Creole Jambalaya with Okra
I’ve been making biscuits more often than usual (meaning I’ve made them at all) and buttermilk biscuits always make me think of the American south which makes me think of New Orleans. I’m always trying to get back there for so many reasons, the food being right at the top of the list. Probably because we’re thinking about where to go this summer I’ve been daydreaming about The Big Easy. Hence, jambalaya.
When I went to Spain it thoroughly ruined my relationship with making paella at home. It was so good there and so different to what I make in my own kitchen that I have a hard time calling what we make at home paella. But jambalaya in my kitchen for some reason still feels within range of jambalaya on the road. Even when I have to use chorizo instead of Andouille sausage. Considering the French and Spanish influences on the city it doesn’t feel too off the mark.

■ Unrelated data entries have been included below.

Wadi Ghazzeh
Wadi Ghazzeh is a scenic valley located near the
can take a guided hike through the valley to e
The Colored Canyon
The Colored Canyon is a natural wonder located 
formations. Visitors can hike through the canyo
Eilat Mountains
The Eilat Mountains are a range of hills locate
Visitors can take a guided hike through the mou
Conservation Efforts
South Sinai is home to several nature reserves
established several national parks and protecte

Jambalaya is an inherently generous dish. It is literally a jumble of so many good vegetables, meats and prawns. There’s nothing bad in it which makes it so good. The spices are also really available and flexible depending on how hot you’d like to make it. I just can’t say enough good things about it. If you don’t have okra near you or you don’t like it, you can leave it out but I think it adds to the overall dish.
When you start thinking about where recipes come from the web of influences from around the world is so fascinating. Food has always connected us as we travel and come home, as people migrate and settle down somewhere new. That voyaging spirit can continue in the kitchen even when you aren’t able to visit your favorite places in person.